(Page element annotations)
######

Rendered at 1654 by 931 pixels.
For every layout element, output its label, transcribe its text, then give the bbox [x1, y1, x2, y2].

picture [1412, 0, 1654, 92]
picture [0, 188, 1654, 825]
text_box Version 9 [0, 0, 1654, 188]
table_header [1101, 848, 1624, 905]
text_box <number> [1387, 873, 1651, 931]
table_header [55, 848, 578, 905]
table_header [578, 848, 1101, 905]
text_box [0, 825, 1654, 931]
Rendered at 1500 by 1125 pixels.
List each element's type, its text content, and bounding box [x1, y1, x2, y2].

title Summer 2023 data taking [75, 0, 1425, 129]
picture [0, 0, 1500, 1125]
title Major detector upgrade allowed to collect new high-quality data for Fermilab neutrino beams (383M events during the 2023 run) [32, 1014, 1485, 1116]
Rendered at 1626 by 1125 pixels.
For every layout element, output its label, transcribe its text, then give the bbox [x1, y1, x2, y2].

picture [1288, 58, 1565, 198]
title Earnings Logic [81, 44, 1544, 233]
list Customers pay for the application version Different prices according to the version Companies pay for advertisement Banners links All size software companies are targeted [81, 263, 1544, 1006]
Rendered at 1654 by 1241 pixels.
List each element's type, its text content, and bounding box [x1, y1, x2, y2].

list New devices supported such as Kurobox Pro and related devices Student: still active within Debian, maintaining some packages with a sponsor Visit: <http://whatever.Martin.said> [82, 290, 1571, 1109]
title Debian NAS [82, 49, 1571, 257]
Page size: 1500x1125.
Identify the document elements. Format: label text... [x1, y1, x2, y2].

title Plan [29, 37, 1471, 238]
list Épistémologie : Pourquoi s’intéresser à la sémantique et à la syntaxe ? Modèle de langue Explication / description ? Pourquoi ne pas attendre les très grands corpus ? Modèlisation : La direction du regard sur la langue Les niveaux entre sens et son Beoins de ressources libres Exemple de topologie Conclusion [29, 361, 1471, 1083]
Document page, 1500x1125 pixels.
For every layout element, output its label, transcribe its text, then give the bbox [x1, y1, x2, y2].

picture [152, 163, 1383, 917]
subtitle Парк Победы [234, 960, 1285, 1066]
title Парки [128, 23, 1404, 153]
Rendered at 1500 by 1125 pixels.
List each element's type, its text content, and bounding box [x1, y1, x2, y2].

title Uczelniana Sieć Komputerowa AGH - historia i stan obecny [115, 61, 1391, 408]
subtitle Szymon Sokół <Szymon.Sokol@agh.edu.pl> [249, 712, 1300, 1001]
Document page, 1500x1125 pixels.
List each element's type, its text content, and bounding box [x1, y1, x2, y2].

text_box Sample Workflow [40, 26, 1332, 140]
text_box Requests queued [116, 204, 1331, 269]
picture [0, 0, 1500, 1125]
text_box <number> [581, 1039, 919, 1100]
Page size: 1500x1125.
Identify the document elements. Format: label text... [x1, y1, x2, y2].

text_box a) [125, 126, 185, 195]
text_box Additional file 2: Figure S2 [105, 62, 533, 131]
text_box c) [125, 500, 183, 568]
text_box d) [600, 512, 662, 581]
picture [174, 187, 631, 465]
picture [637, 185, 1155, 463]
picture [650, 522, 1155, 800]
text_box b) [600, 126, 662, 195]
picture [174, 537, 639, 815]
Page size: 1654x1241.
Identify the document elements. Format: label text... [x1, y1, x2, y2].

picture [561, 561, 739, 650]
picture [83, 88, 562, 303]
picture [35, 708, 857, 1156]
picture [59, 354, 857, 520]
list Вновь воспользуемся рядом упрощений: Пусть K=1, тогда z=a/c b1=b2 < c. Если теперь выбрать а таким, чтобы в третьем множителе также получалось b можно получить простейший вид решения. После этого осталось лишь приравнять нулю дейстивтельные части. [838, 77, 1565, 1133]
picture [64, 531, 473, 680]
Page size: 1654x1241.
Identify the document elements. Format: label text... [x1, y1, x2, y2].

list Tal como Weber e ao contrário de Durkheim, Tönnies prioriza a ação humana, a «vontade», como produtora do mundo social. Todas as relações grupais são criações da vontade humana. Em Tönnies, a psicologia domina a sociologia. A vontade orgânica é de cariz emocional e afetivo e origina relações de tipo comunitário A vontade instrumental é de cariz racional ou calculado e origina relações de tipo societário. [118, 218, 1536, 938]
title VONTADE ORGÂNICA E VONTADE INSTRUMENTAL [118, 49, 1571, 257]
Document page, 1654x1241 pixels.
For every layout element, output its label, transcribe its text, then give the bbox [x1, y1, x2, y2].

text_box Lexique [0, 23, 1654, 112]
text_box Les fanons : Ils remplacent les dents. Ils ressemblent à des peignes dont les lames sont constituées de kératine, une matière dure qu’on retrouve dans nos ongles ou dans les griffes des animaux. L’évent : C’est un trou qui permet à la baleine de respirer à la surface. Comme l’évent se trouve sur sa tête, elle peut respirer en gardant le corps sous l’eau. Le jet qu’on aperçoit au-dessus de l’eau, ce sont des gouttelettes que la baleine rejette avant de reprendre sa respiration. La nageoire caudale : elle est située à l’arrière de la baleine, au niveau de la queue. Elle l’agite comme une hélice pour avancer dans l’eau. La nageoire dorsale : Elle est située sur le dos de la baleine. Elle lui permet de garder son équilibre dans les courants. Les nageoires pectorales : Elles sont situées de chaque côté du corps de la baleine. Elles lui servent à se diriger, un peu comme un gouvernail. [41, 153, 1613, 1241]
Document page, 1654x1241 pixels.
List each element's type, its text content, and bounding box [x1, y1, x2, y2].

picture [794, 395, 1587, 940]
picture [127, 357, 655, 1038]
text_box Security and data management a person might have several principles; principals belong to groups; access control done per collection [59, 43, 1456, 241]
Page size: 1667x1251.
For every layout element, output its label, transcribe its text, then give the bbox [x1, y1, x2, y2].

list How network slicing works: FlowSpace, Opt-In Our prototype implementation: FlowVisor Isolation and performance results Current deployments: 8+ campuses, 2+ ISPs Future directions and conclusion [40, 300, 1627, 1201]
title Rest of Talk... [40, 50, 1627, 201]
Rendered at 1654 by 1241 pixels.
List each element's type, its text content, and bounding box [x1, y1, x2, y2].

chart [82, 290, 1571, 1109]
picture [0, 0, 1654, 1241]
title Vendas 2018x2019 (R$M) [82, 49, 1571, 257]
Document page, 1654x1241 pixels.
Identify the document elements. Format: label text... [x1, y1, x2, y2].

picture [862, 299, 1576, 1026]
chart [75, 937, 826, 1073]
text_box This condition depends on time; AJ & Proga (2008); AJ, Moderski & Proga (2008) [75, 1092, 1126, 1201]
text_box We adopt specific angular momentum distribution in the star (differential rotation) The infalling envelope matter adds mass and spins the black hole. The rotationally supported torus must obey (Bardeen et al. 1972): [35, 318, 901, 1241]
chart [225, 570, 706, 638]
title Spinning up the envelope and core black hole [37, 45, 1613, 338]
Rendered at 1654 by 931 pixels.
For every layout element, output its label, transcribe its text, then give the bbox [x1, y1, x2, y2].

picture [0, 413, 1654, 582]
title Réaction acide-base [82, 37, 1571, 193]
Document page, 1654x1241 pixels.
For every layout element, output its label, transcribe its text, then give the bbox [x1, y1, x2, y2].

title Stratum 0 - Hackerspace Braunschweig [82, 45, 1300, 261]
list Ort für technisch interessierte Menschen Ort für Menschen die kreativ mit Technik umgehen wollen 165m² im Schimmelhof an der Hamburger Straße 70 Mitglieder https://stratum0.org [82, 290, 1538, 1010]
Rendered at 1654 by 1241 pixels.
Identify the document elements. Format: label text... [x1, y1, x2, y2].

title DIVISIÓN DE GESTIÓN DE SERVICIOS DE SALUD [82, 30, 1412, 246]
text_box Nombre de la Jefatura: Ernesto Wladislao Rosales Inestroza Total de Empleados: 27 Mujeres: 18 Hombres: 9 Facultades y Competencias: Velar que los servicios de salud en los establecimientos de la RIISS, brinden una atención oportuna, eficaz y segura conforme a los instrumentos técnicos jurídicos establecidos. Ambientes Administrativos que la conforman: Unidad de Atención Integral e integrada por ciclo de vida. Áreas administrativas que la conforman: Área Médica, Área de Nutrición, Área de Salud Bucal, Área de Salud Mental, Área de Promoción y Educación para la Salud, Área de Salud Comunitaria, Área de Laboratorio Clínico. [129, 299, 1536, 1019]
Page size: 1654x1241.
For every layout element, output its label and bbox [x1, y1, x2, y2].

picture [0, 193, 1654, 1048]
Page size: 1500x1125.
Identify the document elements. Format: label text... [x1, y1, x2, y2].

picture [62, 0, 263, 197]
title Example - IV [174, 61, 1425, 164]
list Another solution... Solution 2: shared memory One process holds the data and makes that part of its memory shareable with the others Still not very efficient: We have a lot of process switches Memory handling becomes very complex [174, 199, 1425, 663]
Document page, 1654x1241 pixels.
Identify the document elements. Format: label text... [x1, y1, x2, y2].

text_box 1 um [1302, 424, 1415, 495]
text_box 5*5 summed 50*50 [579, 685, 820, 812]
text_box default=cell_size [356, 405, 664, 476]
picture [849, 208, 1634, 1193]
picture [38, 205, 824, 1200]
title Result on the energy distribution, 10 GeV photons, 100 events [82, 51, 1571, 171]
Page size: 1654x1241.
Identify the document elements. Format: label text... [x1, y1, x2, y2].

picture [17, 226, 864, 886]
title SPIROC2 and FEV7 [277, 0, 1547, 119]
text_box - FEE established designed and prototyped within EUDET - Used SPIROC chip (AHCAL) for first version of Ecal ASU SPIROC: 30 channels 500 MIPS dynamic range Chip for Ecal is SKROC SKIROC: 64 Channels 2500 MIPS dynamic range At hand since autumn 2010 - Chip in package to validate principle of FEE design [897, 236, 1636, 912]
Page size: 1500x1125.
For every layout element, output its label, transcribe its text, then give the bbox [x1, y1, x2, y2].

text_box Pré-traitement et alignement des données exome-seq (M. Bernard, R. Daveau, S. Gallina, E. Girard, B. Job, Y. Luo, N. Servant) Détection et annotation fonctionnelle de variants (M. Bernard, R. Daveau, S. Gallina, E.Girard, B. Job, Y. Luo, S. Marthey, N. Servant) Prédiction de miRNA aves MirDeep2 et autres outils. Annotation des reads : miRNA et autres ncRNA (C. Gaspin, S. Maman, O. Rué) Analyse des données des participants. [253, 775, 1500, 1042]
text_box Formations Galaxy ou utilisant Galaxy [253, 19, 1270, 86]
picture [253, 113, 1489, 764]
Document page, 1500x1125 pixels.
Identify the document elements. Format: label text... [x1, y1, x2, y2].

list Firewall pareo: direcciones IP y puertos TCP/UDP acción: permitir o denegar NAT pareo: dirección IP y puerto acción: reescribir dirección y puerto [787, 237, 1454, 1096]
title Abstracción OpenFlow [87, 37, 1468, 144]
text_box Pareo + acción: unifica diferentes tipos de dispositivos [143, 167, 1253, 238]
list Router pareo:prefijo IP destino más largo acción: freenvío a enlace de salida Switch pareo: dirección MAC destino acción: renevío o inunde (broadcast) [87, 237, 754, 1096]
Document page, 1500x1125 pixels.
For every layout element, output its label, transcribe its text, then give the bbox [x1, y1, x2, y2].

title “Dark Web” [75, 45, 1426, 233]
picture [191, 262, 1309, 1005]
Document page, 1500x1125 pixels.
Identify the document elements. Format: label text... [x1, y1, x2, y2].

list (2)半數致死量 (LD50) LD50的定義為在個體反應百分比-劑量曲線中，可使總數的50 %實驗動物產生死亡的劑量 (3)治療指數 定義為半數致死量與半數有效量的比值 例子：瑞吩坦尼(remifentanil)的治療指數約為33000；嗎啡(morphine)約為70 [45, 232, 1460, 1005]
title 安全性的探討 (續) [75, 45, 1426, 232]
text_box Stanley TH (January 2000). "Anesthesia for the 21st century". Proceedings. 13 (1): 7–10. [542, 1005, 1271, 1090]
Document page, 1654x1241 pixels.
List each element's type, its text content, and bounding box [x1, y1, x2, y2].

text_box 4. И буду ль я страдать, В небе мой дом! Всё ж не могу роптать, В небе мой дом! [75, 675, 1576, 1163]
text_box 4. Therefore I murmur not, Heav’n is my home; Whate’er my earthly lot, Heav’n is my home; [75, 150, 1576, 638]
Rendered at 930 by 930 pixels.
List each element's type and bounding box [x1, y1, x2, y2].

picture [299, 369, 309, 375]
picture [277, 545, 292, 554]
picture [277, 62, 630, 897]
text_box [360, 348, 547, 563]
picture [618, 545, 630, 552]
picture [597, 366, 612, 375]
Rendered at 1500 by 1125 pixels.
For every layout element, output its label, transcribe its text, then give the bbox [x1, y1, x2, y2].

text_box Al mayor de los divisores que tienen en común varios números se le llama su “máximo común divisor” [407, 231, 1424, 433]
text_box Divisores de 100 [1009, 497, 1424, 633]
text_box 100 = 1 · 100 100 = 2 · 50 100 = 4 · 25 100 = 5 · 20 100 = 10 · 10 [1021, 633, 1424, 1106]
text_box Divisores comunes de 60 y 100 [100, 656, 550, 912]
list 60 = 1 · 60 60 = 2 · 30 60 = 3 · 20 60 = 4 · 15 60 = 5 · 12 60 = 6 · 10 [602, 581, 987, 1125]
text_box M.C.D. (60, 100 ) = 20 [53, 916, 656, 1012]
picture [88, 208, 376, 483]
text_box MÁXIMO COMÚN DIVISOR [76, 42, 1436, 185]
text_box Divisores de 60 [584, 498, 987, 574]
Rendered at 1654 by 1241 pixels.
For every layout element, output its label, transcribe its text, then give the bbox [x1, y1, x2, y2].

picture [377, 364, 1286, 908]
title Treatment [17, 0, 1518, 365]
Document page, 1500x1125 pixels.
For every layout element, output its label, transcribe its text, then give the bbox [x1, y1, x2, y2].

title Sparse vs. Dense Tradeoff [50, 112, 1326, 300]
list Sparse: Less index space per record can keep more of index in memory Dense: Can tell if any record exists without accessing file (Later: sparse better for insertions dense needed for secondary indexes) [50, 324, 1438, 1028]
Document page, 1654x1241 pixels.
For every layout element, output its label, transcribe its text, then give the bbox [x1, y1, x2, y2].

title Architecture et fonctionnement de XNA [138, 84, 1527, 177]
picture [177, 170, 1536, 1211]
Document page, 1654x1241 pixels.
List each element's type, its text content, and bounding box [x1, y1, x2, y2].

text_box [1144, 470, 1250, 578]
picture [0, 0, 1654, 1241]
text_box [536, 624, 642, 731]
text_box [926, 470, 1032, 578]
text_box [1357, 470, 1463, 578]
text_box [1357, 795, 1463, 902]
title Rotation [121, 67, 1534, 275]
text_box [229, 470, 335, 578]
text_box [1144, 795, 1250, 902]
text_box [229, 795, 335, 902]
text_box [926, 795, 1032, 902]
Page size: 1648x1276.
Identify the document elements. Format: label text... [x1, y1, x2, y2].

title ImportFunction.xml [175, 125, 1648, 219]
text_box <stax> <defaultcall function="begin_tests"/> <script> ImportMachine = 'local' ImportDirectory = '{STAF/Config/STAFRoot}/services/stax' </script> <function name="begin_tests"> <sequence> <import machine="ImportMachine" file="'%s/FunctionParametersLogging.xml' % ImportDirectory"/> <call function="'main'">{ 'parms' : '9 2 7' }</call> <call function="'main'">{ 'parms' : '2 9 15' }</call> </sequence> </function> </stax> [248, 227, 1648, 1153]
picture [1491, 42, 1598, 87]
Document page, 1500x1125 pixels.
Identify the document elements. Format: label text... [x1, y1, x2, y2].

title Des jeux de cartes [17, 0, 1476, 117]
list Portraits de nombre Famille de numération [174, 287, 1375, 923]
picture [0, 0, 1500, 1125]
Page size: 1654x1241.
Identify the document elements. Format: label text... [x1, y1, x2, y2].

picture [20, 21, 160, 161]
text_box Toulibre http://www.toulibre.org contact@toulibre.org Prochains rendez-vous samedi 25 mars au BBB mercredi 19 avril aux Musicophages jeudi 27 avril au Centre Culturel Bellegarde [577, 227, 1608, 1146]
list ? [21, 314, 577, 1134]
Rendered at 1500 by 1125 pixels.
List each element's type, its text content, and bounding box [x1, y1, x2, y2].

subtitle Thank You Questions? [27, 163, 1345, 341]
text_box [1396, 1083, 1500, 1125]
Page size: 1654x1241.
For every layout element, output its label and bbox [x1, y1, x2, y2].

######

_Aim_
Copy out the rows word for word, from the first row down to and including the line that contains "text_box [0, 825, 1654, 931]".

_Answer in full_
Rendered at 1654 by 931 pixels.
For every layout element, output its label, transcribe its text, then give the bbox [x1, y1, x2, y2].

picture [1412, 0, 1654, 92]
picture [0, 188, 1654, 825]
text_box Version 9 [0, 0, 1654, 188]
table_header [1101, 848, 1624, 905]
text_box <number> [1387, 873, 1651, 931]
table_header [55, 848, 578, 905]
table_header [578, 848, 1101, 905]
text_box [0, 825, 1654, 931]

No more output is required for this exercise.